Task goal:
Only the lines below from the one that holds "Yahooショッピング" through the one that holds "Sobre a ESET" should appear in the answer, copied exactly, end lines included and pictures omitted.

Collected data:
·····

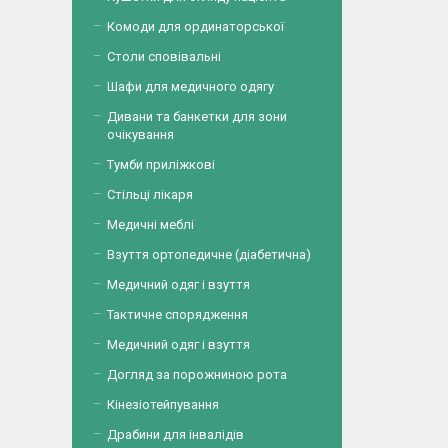
Комоди для ординаторської
Столи сповівальні
Шафи для медичного одягу
Дивани та банкетки для зони
очікування
Тумби приліжкові
Стільці лікаря
Медичні меблі
Взуття ортопедичне (діабетична)
Медичний одяг і взуття
Тактичне спорядження
Медичний одяг і взуття
Догляд за порожниною рота
Кінезіотейпування
Драбини для інвалідів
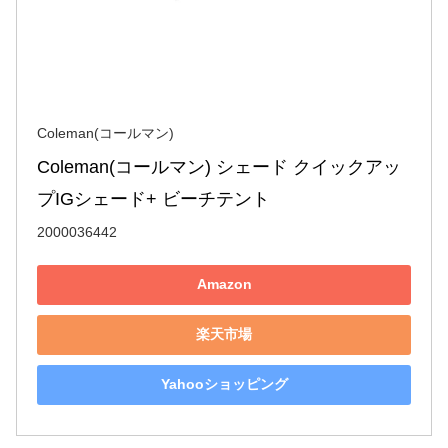
Coleman(コールマン)
Coleman(コールマン) シェード クイックアッ
プIGシェード+ ビーチテント
2000036442
Amazon
楽天市場
Yahooショッピング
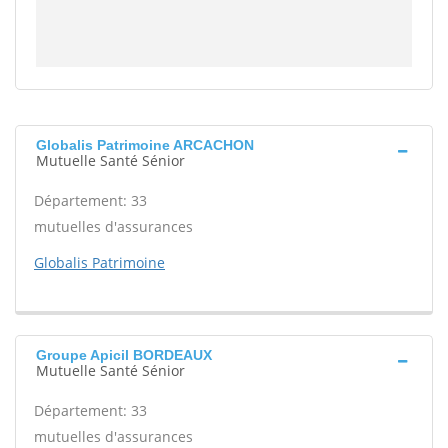
Globalis Patrimoine ARCACHON
Mutuelle Santé Sénior
Département: 33
mutuelles d'assurances
Globalis Patrimoine
Groupe Apicil BORDEAUX
Mutuelle Santé Sénior
Département: 33
mutuelles d'assurances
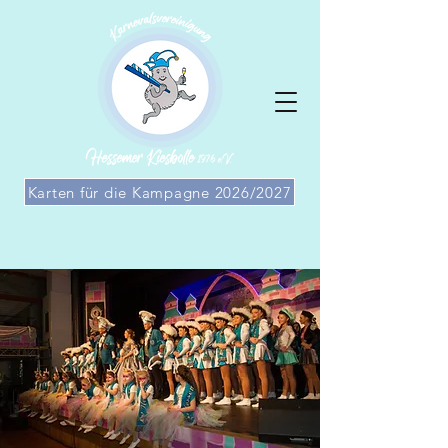
Karten für die Kampagne 2026/2027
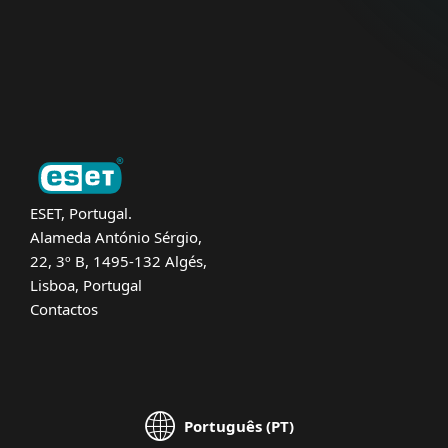
Suporte
Sobre a ESET
ESET, Portugal.
Alameda António Sérgio,
22, 3º B, 1495-132 Algés,
Lisboa, Portugal
Contactos
Português (PT)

·····

Response to this exercise:
Yahooショッピング
Globalis Patrimoine ARCACHON
Mutuelle Santé Sénior
Département: 33
mutuelles d'assurances
Globalis Patrimoine
Groupe Apicil BORDEAUX
Mutuelle Santé Sénior
Département: 33
mutuelles d'assurances
Karten für die Kampagne 2026/2027
Suporte
Sobre a ESET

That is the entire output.